_Work required_
Print the records below exactly, omitting all pictures.
%%
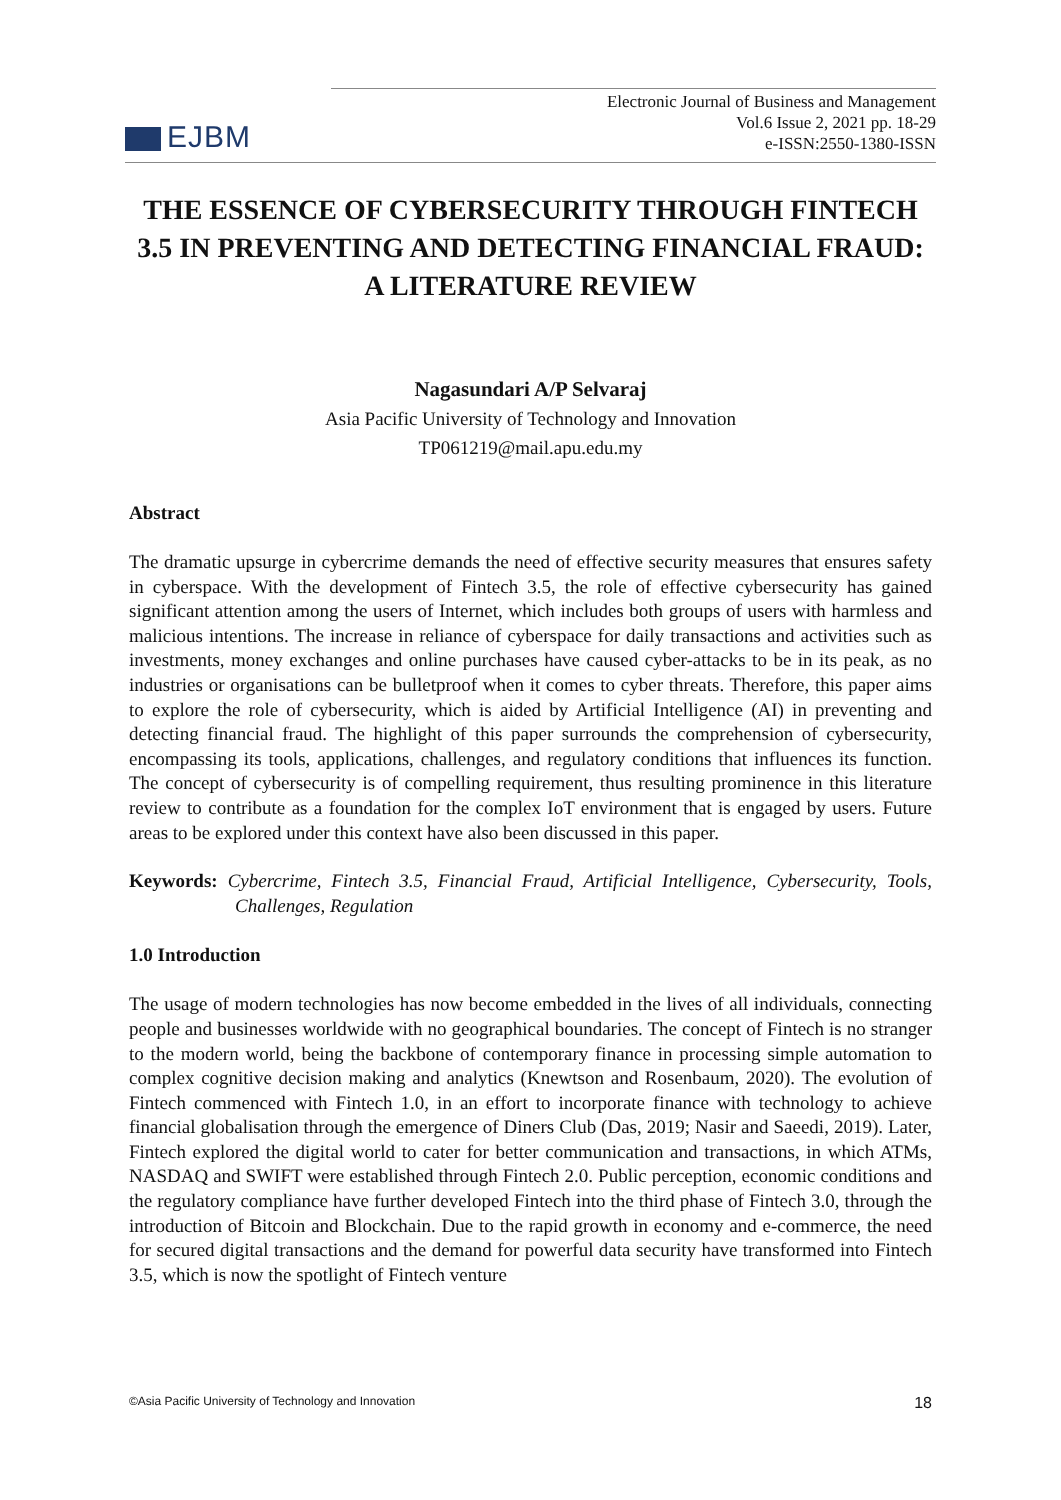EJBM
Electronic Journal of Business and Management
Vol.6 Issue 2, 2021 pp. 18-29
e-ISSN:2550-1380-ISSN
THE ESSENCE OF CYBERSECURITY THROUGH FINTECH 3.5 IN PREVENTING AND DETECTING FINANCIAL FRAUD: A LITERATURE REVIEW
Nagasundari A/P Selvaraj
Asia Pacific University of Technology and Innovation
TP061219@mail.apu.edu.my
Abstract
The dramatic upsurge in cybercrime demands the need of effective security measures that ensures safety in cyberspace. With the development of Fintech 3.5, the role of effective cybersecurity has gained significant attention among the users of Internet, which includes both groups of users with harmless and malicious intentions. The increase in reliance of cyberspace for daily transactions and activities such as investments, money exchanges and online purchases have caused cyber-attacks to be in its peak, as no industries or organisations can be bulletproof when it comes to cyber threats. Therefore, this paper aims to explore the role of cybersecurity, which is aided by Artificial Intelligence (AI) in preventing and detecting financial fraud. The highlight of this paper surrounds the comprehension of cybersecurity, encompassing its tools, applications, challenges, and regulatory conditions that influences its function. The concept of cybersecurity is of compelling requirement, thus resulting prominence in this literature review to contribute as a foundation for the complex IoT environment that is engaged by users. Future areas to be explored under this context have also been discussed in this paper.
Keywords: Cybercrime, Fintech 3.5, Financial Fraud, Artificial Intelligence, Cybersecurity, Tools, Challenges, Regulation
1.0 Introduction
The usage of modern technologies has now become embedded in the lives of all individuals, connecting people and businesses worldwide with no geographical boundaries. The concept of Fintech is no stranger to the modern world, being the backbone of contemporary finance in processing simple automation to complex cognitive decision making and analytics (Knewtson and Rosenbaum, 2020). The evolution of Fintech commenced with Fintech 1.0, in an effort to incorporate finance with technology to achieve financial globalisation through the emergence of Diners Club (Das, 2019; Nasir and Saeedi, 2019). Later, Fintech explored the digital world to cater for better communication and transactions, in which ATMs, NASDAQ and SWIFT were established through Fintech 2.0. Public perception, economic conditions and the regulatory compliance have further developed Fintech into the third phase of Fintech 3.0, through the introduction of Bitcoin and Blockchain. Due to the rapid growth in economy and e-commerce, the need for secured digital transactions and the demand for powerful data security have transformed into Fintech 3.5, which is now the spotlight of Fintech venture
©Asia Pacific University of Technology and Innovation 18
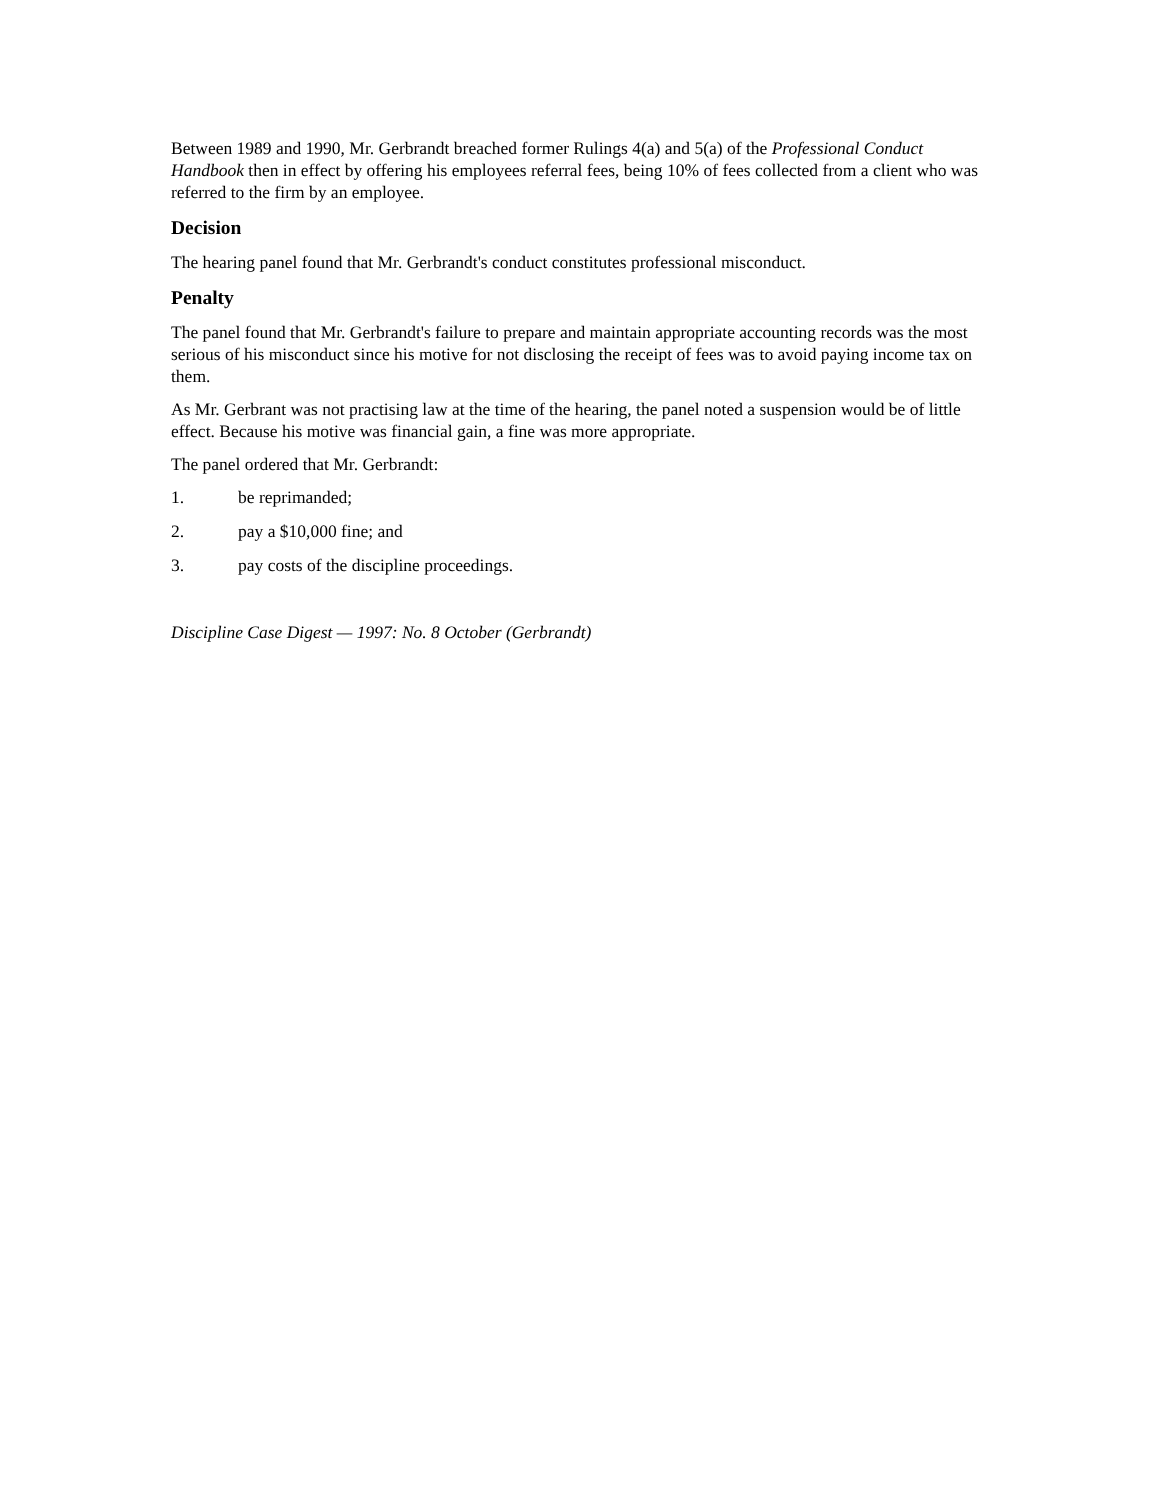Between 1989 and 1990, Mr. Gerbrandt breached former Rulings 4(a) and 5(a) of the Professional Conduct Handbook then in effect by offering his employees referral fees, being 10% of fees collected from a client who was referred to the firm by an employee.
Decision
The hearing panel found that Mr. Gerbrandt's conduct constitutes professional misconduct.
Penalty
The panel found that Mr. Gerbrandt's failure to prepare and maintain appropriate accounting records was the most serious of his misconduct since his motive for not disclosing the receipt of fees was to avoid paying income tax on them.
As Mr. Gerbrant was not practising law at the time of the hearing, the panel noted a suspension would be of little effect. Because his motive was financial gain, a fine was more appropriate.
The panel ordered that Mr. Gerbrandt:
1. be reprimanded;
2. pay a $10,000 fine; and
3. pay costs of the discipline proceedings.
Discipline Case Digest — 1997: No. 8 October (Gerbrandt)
%%
_Written reply_
EJBM
Electronic Journal of Business and Management
Vol.6 Issue 2, 2021 pp. 18-29
e-ISSN:2550-1380-ISSN
THE ESSENCE OF CYBERSECURITY THROUGH FINTECH 3.5 IN PREVENTING AND DETECTING FINANCIAL FRAUD: A LITERATURE REVIEW
Nagasundari A/P Selvaraj
Asia Pacific University of Technology and Innovation
TP061219@mail.apu.edu.my
Abstract
The dramatic upsurge in cybercrime demands the need of effective security measures that ensures safety in cyberspace. With the development of Fintech 3.5, the role of effective cybersecurity has gained significant attention among the users of Internet, which includes both groups of users with harmless and malicious intentions. The increase in reliance of cyberspace for daily transactions and activities such as investments, money exchanges and online purchases have caused cyber-attacks to be in its peak, as no industries or organisations can be bulletproof when it comes to cyber threats. Therefore, this paper aims to explore the role of cybersecurity, which is aided by Artificial Intelligence (AI) in preventing and detecting financial fraud. The highlight of this paper surrounds the comprehension of cybersecurity, encompassing its tools, applications, challenges, and regulatory conditions that influences its function. The concept of cybersecurity is of compelling requirement, thus resulting prominence in this literature review to contribute as a foundation for the complex IoT environment that is engaged by users. Future areas to be explored under this context have also been discussed in this paper.
Keywords: Cybercrime, Fintech 3.5, Financial Fraud, Artificial Intelligence, Cybersecurity, Tools, Challenges, Regulation
1.0 Introduction
The usage of modern technologies has now become embedded in the lives of all individuals, connecting people and businesses worldwide with no geographical boundaries. The concept of Fintech is no stranger to the modern world, being the backbone of contemporary finance in processing simple automation to complex cognitive decision making and analytics (Knewtson and Rosenbaum, 2020). The evolution of Fintech commenced with Fintech 1.0, in an effort to incorporate finance with technology to achieve financial globalisation through the emergence of Diners Club (Das, 2019; Nasir and Saeedi, 2019). Later, Fintech explored the digital world to cater for better communication and transactions, in which ATMs, NASDAQ and SWIFT were established through Fintech 2.0. Public perception, economic conditions and the regulatory compliance have further developed Fintech into the third phase of Fintech 3.0, through the introduction of Bitcoin and Blockchain. Due to the rapid growth in economy and e-commerce, the need for secured digital transactions and the demand for powerful data security have transformed into Fintech 3.5, which is now the spotlight of Fintech venture
©Asia Pacific University of Technology and Innovation 18
Between 1989 and 1990, Mr. Gerbrandt breached former Rulings 4(a) and 5(a) of the Professional Conduct Handbook then in effect by offering his employees referral fees, being 10% of fees collected from a client who was referred to the firm by an employee.
Decision
The hearing panel found that Mr. Gerbrandt's conduct constitutes professional misconduct.
Penalty
The panel found that Mr. Gerbrandt's failure to prepare and maintain appropriate accounting records was the most serious of his misconduct since his motive for not disclosing the receipt of fees was to avoid paying income tax on them.
As Mr. Gerbrant was not practising law at the time of the hearing, the panel noted a suspension would be of little effect. Because his motive was financial gain, a fine was more appropriate.
The panel ordered that Mr. Gerbrandt:
1. be reprimanded;
2. pay a $10,000 fine; and
3. pay costs of the discipline proceedings.
Discipline Case Digest — 1997: No. 8 October (Gerbrandt)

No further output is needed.